Why is it so hard to be present, and in the moment? For one our society basically programs us to be anything and everything BUT present. We’re taught to worry about the future and plan for what’s to come. Think about the concept of retirement, work your whole life so you can spend a few quality years of “enjoyment” at the tail end of life. The entire idea is rooted in future tense.
Advertisements bombard us from billboards, to online ads, print, TV commercials etc. of things we need to have to be happy. Social media is a another platform(s) which by it’s nature creates a thought pattern of comparing ourselves to others, of wanting to have what the “influencers” have, be it a rockin’ body, a custom car, or the latest fashion or the new vegan, gluten-free, grain-free, soyless, what-cha-ma-call-it-but-its-not-meat-substitute!
All of this and we still haven’t walked out the door and interacted with people yet!
Our brains are moving a billion miles an hour, slowing them down, even for a short time takes patience and practice.
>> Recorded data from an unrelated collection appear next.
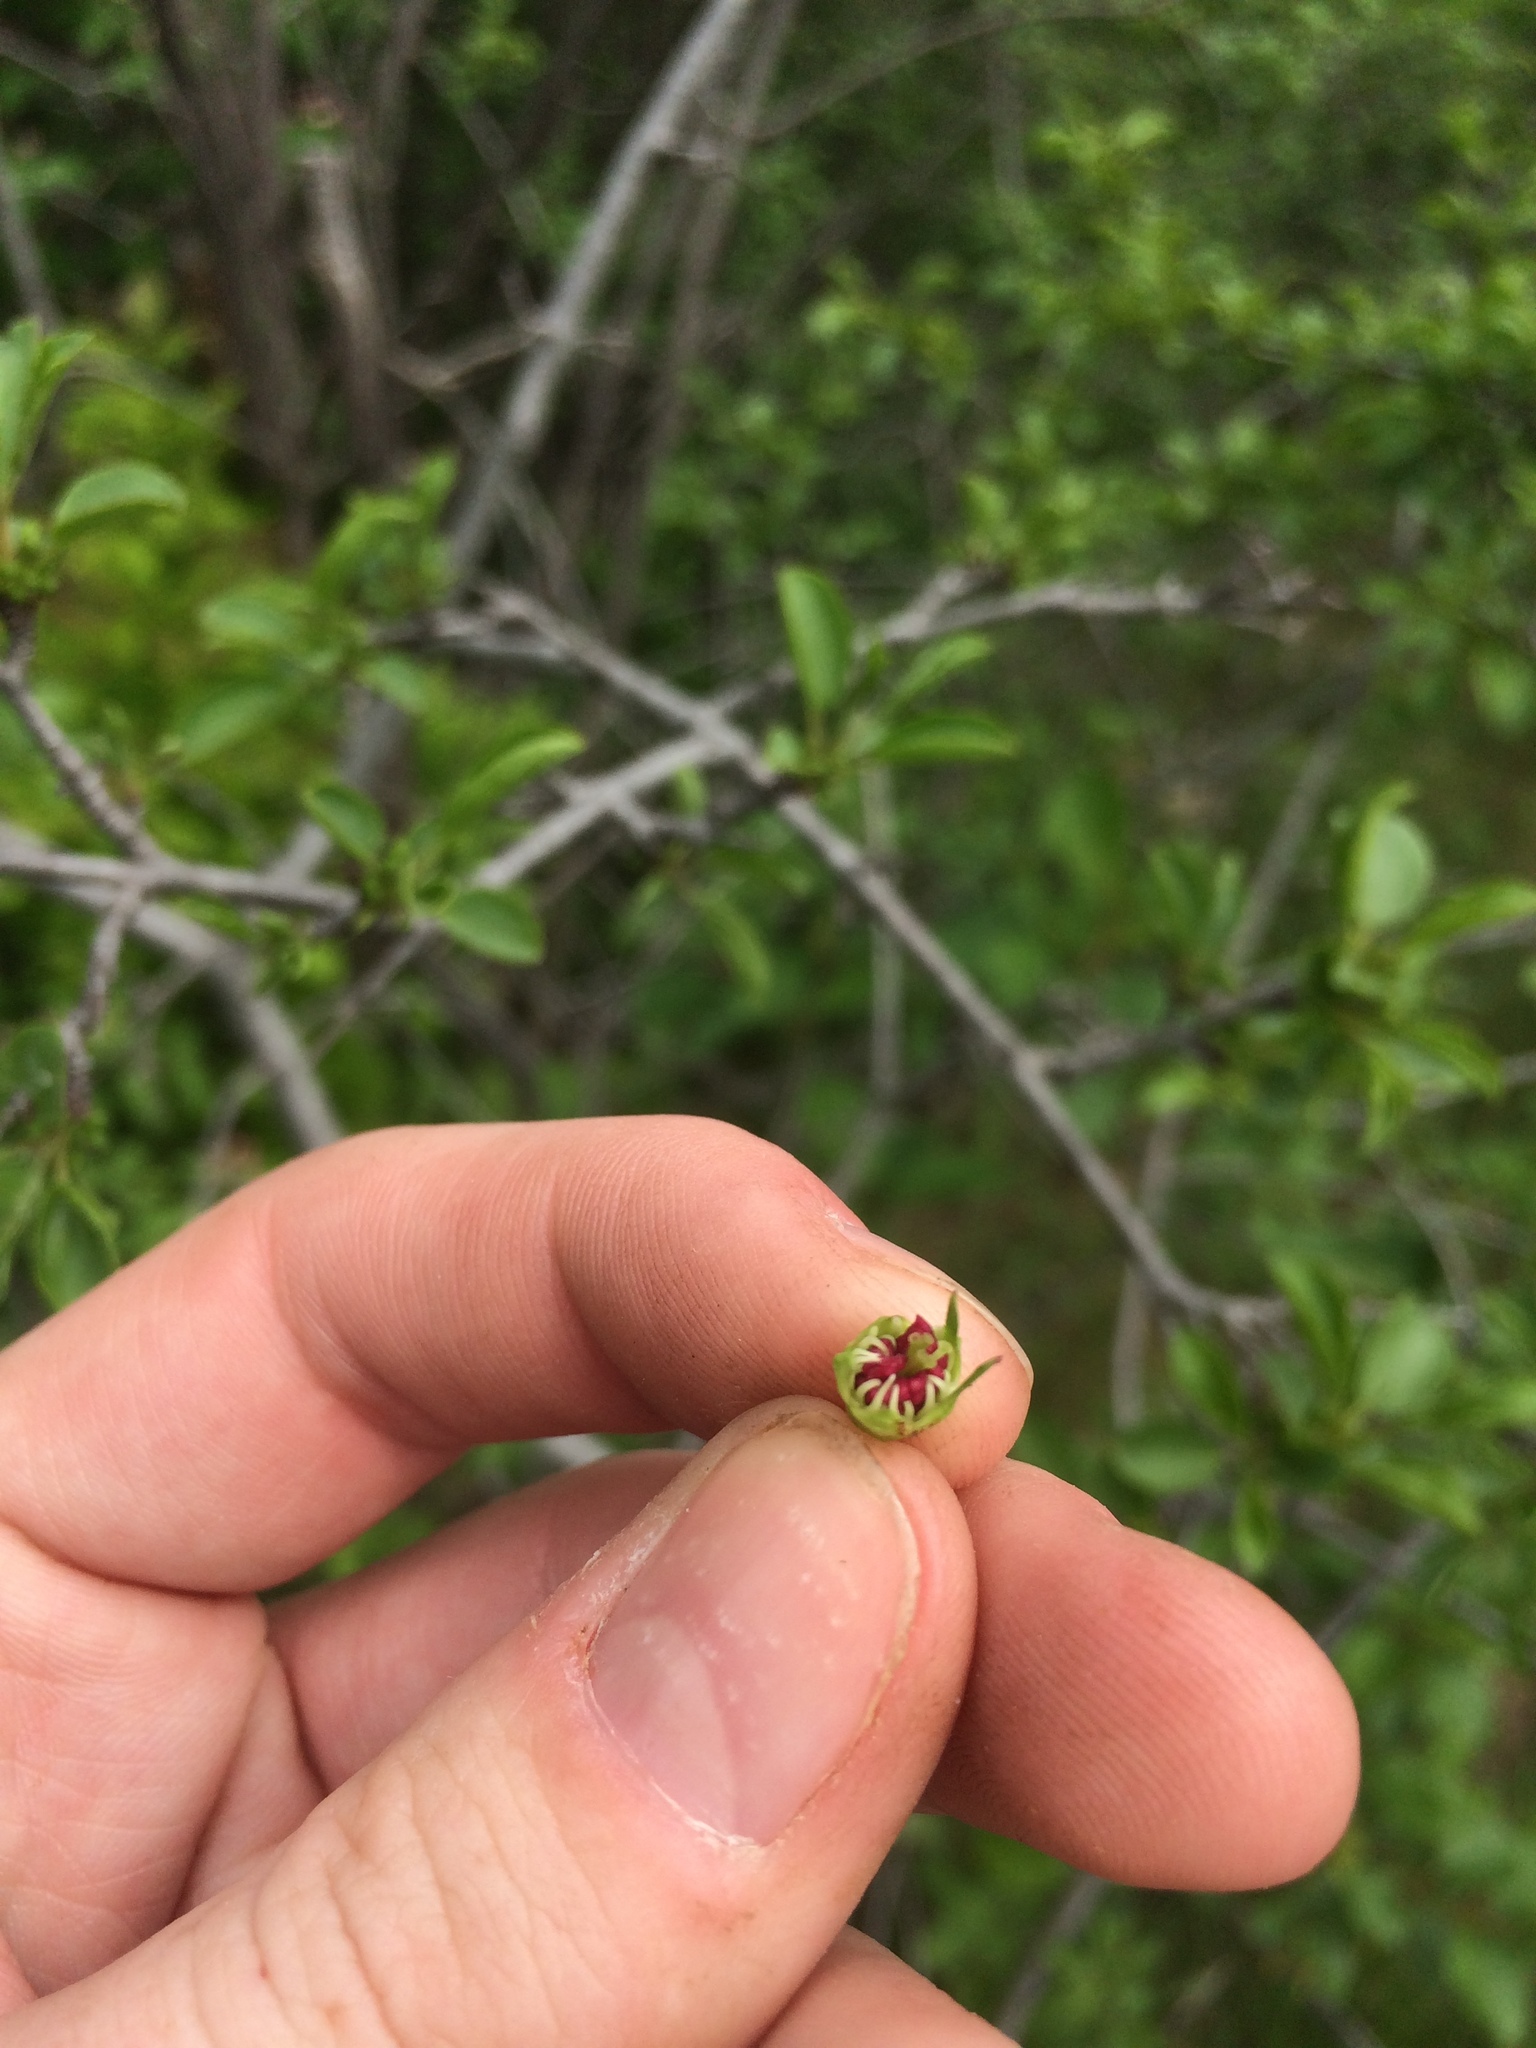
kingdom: Plantae
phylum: Tracheophyta
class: Magnoliopsida
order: Rosales
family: Rosaceae
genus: Crataegus
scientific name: Crataegus suborbiculata
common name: Caughnawaga hawthorn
Even when we do slow them down we tend to still think about all the things we should be doing, want to do, forgot to do, etc…
Now I ask you to notice the thought(s) you are having right this moment.
Stop reading and notice if you are only reading this, or if you are reading this while thinking of something else. Notice what is going through your mind in this moment, without judgment of good, bad, simply notice it and be ok with whatever it is.
I am going to challenge you to practice something for one day. Once you do this for one day I ask you do it for two, then three, then four, all the way to ten days, one day at a time.
Pick a thing you do each day, for instance driving to/from work. Pick something where you have a defined period of time allocated each day, and take a five minute chunk of that time and dedicate it to noticing what is going on around you, and nothing else.
When you first try this, and realize in less than a full minute your mind has already moved on to something else, notice you are thinking of something else and bring yourself back to what you area doing at that moment. DO NOT JUDGE yourself or be harsh, simply notice the mind wandering and come back to what you are doing. Peacefully and calmly.
Even when your mind wanders 30 times in a 5 minute span, simply notice it and come back. Judging yourself for a wandering is counter-productive. If you do reactionarily judge yourself, notice this too, notice the act of judging yourself. Notice it for what it is, a reactionary emotion which is neither good nor bad in this moment.
I like to do this while driving because I can turn off the radio and it also helps me release my judgement of how others drive, which gives me a much calmer and more peaceful trip to the office and back. The idea though is to pick a segment of time, the same time (roughly) and activity everyday to practice noticing your thoughts.
This will help build consistency and a habit of doing this while you do the activity everyday. This won’t be as easy as it sounds, and even if you think you “failed” at it don’t give up, it’s all the more reason to keep trying. Practicing a thing means you will get it wrong, alot, before you start to get it right.
Notice, without judgement your thoughts. While you are practicing being “in the moment” focus on the smells you are smelling, what you are feeling physically (like the material of the seat, steering wheel, clothing) and what you are feeling emotionally.
Are you happy, sad, frustrated, joyous, something else altogether? Notice the scenery around you and the details of it. If you’re driving you can notice the other cars around you, how is the traffic flowing together, or is it stop and go? What kind of cars are travelling with you?
If you’ve taken note of all these things and then simply sit with the feeling you are having, the emotion you are experiencing. Feel it, breathe it, welcome it.
The simple act of noticing our immediate environment is the best way to begin the process of presence. Soon, you will find yourself in a conversation with something totally engaged with this person or persons and thinking of nothing but the person in front of you.
This is easy with an “important” person. It’s more difficult when you find yourself interrupted unexpectedly by someone who you want to blow off, but now you notice your desire to blow them off, and instead of reacting on this desire, you engage with them wholly.
This is where the miracles of life happen, in the most unexpected places, and they happen often when we are paying attention.